"Can you afford to miss even one day?" it said to her.

"I'm all in. I just can't get up," she replied to the S. S. V.

"Can you afford to miss—even one day?" it repeated.

She got up and dressed and made her way down in the rain to the waiting train. As she went into the long hospital car a wounded doughboy raised himself on one elbow and shouted to all his fellows:

"Hi, fellows, I told you that a Red Cross girl would be here, and here she is. I told you she'd come."

"Just think if I hadn't," says Miss Bliss in telling of this incident.

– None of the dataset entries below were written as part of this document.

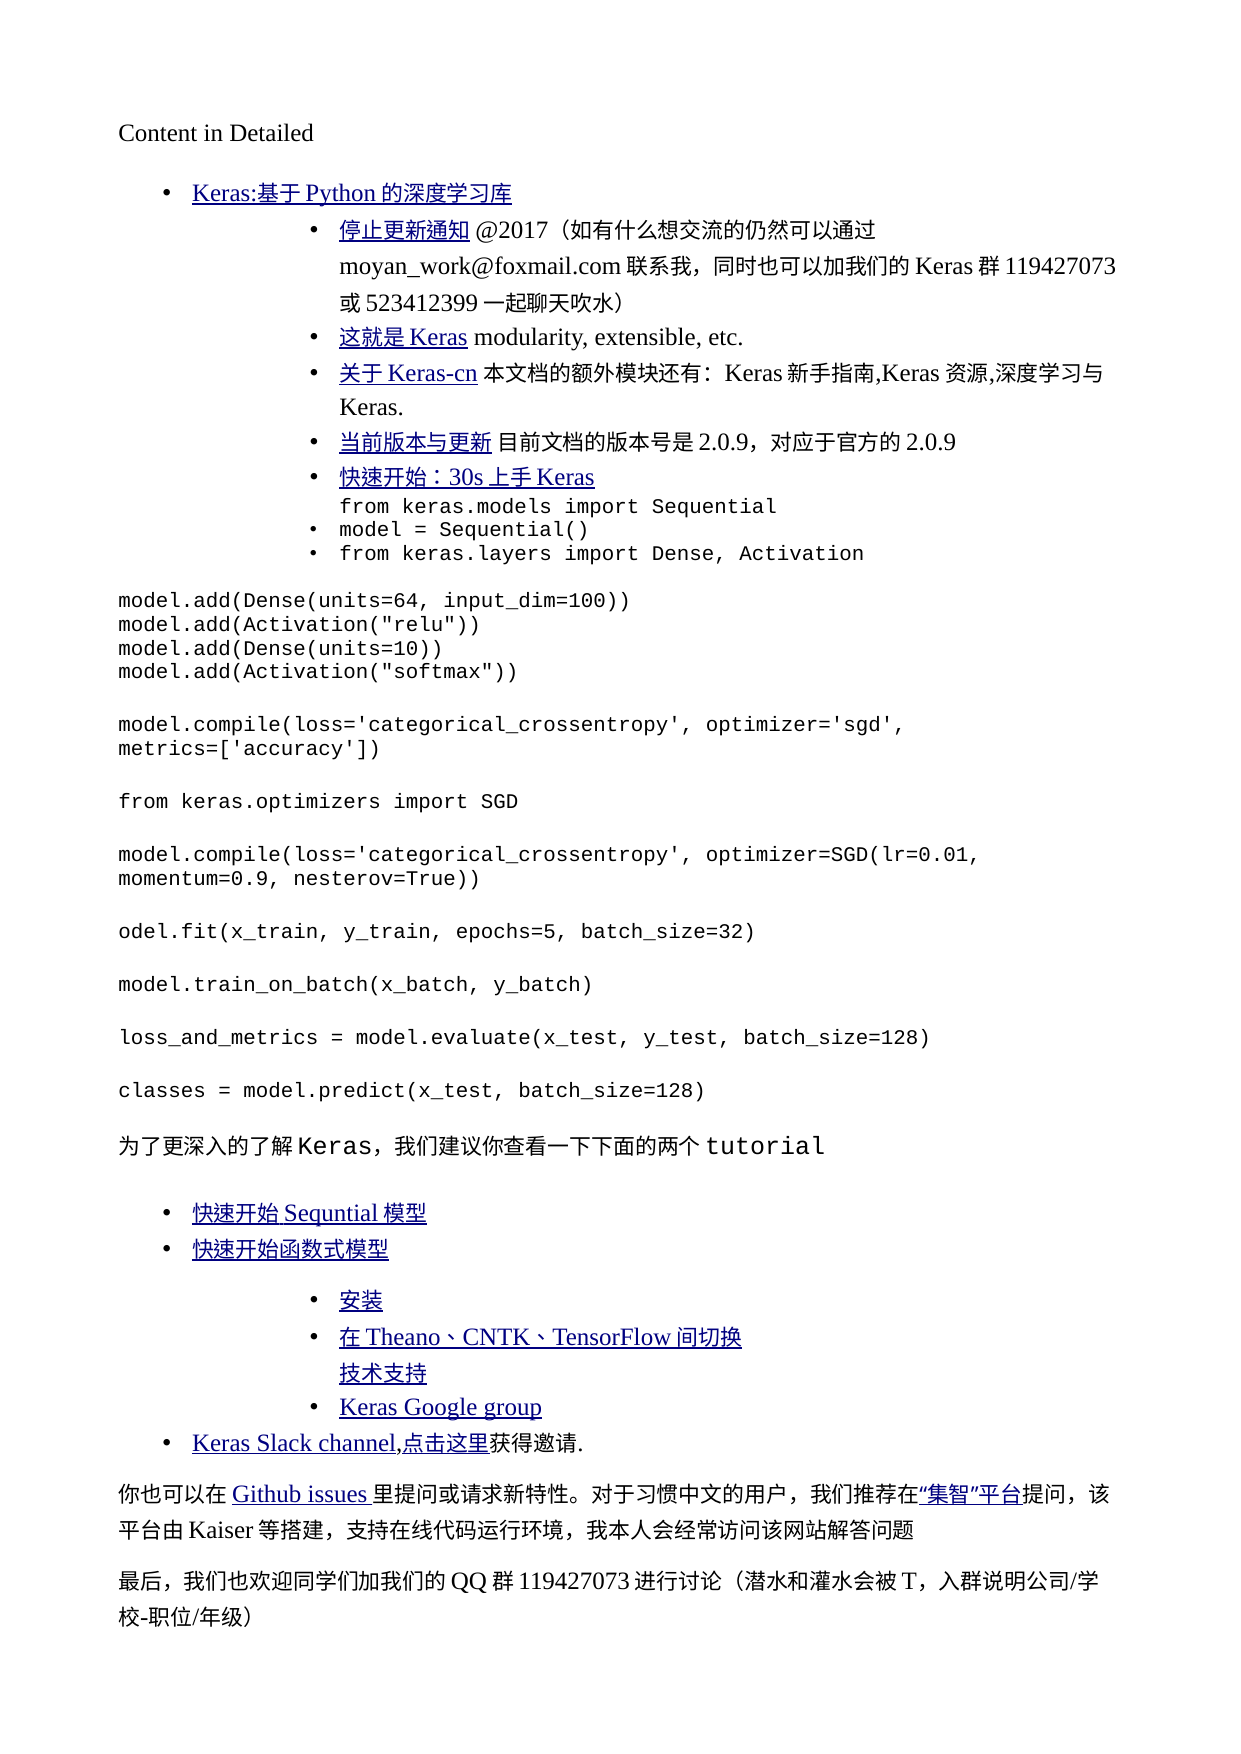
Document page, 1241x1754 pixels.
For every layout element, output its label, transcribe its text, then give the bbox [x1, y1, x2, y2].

text 最后，我们也欢迎同学们加我们的QQ群119427073进行讨论（潜水和灌水会被T，入群说明公司/学校-职位/年级） [118, 1564, 1122, 1632]
list model = Sequential() [309, 519, 1122, 543]
text model.add(Activation("relu")) [118, 614, 1122, 638]
text classes = model.predict(x_test, batch_size=128) [118, 1081, 1122, 1104]
list 快速开始Sequntial模型 [162, 1196, 1122, 1227]
list 这就是Keras modularity, extensible, etc. [309, 322, 1122, 352]
text model.add(Activation("softmax")) [118, 661, 1122, 685]
list Keras Google group [309, 1392, 1122, 1421]
list 停止更新通知 @2017（如有什么想交流的仍然可以通过moyan_work@foxmail.com联系我，同时也可以加我们的Keras群119427073或523412399一起聊天吹水） [309, 213, 1122, 317]
list 关于Keras-cn 本文档的额外模块还有：Keras新手指南,Keras资源,深度学习与Keras. [309, 356, 1122, 421]
text 你也可以在Github issues里提问或请求新特性。对于习惯中文的用户，我们推荐在“集智”平台提问，该平台由Kaiser等搭建，支持在线代码运行环境，我本人会经常访问该网站解答问题 [118, 1477, 1122, 1545]
text 为了更深入的了解Keras，我们建议你查看一下下面的两个tutorial [118, 1134, 1122, 1162]
list 快速开始函数式模型 [162, 1232, 1122, 1264]
list Keras Slack channel,点击这里获得邀请. [162, 1426, 1122, 1457]
text loss_and_metrics = model.evaluate(x_test, y_test, batch_size=128) [118, 1027, 1122, 1051]
list Keras:基于Python的深度学习库 [162, 176, 1122, 208]
text model.compile(loss='categorical_crossentropy', optimizer=SGD(lr=0.01, momentum=0.9, nesterov=True)) [118, 844, 1122, 892]
text odel.fit(x_train, y_train, epochs=5, batch_size=32) [118, 921, 1122, 945]
list from keras.models import Sequential [309, 496, 1122, 519]
list 安装 [309, 1283, 1122, 1315]
text model.train_on_batch(x_batch, y_batch) [118, 974, 1122, 998]
list 在Theano、CNTK、TensorFlow间切换 [309, 1319, 1122, 1351]
list 当前版本与更新 目前文档的版本号是2.0.9，对应于官方的2.0.9 [309, 425, 1122, 457]
list 技术支持 [309, 1356, 1122, 1388]
text Content in Detailed [118, 118, 1122, 147]
text from keras.optimizers import SGD [118, 791, 1122, 815]
text model.add(Dense(units=64, input_dim=100)) [118, 590, 1122, 614]
text model.compile(loss='categorical_crossentropy', optimizer='sgd', metrics=['accuracy']) [118, 714, 1122, 762]
text model.add(Dense(units=10)) [118, 638, 1122, 661]
list from keras.layers import Dense, Activation [309, 543, 1122, 567]
list 快速开始：30s上手Keras [309, 462, 1122, 491]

When life back of the front was not dangerous or dramatic, it was apt to be plain dreary. There is not usually much drama just in hard work. Take once again the case of Miss Mary Vail Andress, whom we found in charge of the canteen at Toul. Miss Andress came to France on the twenty-fourth of August, 1917, one of a group of seven Red Cross women, the first of the American Red Cross women to be sent over. The other members of the party were Mrs. Dickens, Mrs. Lawrence, Miss Frances Mitchell (who was sent to the newly opened canteen at Épernay), Miss Rogers, Miss Andrews, and Miss Frances Andrews, and were immediately dispatched to Châlons. For a short time Miss Andress was the assistant of Henry Wise Miller, who was then in charge of canteen work in France. She, however, enlisted for canteen work and so asked Mr. Miller to be allowed to go into the field and was sent to Épernay. From there she went back to Paris and on to Chantilly, where she prepared a home for girls in canteen work. She came to Toul in January, 1918, and, as you already know, was the first woman worker to reach that important American Army headquarters.

"For a while it seemed as if I could never quite get down to the real job," she says, "it seemed so often that something new broke loose and always just at the wrong time. While we were working to get the first canteen established here at Toul—we had a nurses' club in mind at the time—word came from the hospital over there back of the hill that the Red Cross was needed there to help prepare for the comfort of the nurses in that big place. I went there at once—of course. Within fifteen minutes after I got there I was hanging curtains in the girls' barracks—couldn't you trust a woman to do a job like that? I did not get very many hung. Captain Hugh Pritchitt, my chief, came bursting in upon me. 'They're here,' he shouted.

"I knew what that meant. 'They' were the first of our American wounded, and they must have comfort and help and immediate attention. They got it. It was part of our job, you know. And after that part was organized there was nothing to it but to come back to Toul and set up our chain of canteens there."